Voices: Why a four-hour YouTube video about a failed hotel has gripped Gen Z
These kids today, with their TokTiks and their YouToons and their ex-Twitter. They’re so overstimulated! Back when I was a kid, we had to entertain ourselves by hitting a bin with a stick we found, and that’s just the way we liked it. Not like now, when they can just reach into their pocket and pull out a little machine that shows them 15-second clips of Family Guy and people making pasta in the toilet.
The internet has really done a number on Gen Z’s attention spans. They’re so used to having access to a constant stream of “content” that they’re incapable of just sitting down and watching something from beginning to end. At least that’s what people keep telling me – so why are so many of them obsessed with ridiculously long video essays?
It seems that every couple of months a video will go viral despite having a runtime that would make Christopher Nolan sick with jealousy. The most recent example of this was YouTuber and theme park nerd Jenny Nicholson, whose video essay “The Spectacular Failure of the Star Wars Hotel” became the talk of Twitter this week despite clocking in at an eye-watering four hours and five minutes (and 38 seconds).
The video is Nicholson’s take on Disney’s now-defunct themed hotel Star Wars: Galactic Starcruiser, which billed itself as an immersive two-night experience where guests could live out their Star Wars-related fantasies (within reason). It largely consists of Nicholson talking to camera, interspersed with some promotional footage and Nicholson’s own recordings of the hotel. She also does a few Star Wars-themed costume changes to help liven things up, but this is very much just four hours of a person talking about a hotel that you’ve (statistically) never visited, and which doesn’t actually exist anymore.
A few months ago it was British YouTuber Harry Brewis, aka Hbomberguy, who set social media ablaze with his video “Plagiarism and You(Tube)” – a three-hour, 51-minute expose of prominent content creators who Brewis accuses of stealing content and repackaging it as their own. If the idea of YouTube drama makes you roll your eyes so hard you can see the back of your skull, I fully understand – which is why I waited an entire month before sitting down and bingeing the whole thing in one sitting.
So why are these videos so popular? More to the point why did I, an adult man with a job and a pension plan, gleefully watch them both?
The short, boring answer is that they’re really, really good. If you didn’t grow up with YouTube, you probably have a very particular, very unflattering idea of what a “YouTuber” is. While that might be warranted in some cases, it certainly isn’t here. I used to teach at a university level, and I can say with some authority that Nicholson puts more effort into her research than most postgrads do their dissertations. Her criticisms are laser focused, evidence-based and devastatingly convincing. She has clearly worked hard on what she intends to say, and has left little room for pushback. Ditto for Hbomberguy, whose argument was so thorough it caused several of the YouTubers he accused to go into hiding.
Of course, because they’re so meticulously researched, and because they’re the result of the effort of one person or a small team, these sorts of videos have become something of an event. These guys aren’t churning out four-hour video essays every week to satisfy the algorithm – we’ll be lucky to get another one out of either of them within the next six months.
And that’s a shame, because the other reason I watched them is because they are A-plus, vintage, prime gossip fodder. Part of the reason I even knew they existed was because they caused a huge scandal online. At one point it felt like they were all anybody was talking about – not just their content, but their wider implications.
Nicholson’s video, for example, forensically analyses all the issues not just with the hotel itself, but the wider institutional problems that Disney is currently experiencing, and which are causing it to fumble the multi-billion-dollar Star Wars IP. She explains how the company has moved towards a business model that incentivises cost-cutting, which is at odds with their customer-focused reputation; that their obsession with branding is undermining their brand; and that their desperate bandwagoning of new trends and technologies is causing them to waste billions of dollars on failed ventures.
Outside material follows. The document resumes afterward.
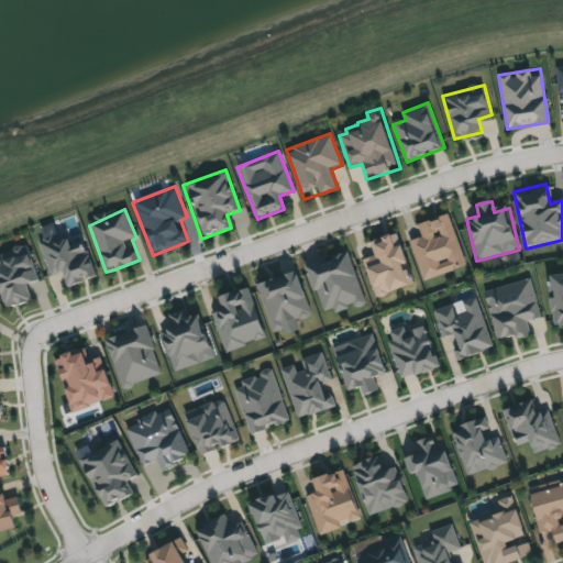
[(411,241),(422,238),(418,224),(449,214),(466,267),(424,282),(411,241)]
Each point she raises could be another multi-hour video in itself, and makes for weeks of supplementary discussion. What she’s created isn’t just another YouTube video – it has real cultural value. She’s a genuinely smart, engaging entertainer – and more than that, like Brewis, she has something important to say.
Don’t get me wrong, there are other reasons younger people love these videos that have very little to do with their quality. One of the most popular reasons for watching a video of this sort of length is to have something on in the background while you do other stuff, like play video games or check your phone (which sort of flies in the face of the “gen Z are secretly the kings of paying attention” argument I’m trying to cultivate here). Likewise, not all of them are meticulously researched case studies – while researching this, I found one guy who makes eight-hour videos about the Nickelodeon show iCarly, which I can’t imagine are held to the same standards of academic rigour that Nicholson’s are.
But there’s some good stuff out there, and you shouldn’t be afraid to dive into a video just because it’s longer than a Netflix miniseries. After all, if the internet isn’t for watching videos about people complaining about Star Wars, then what is it for?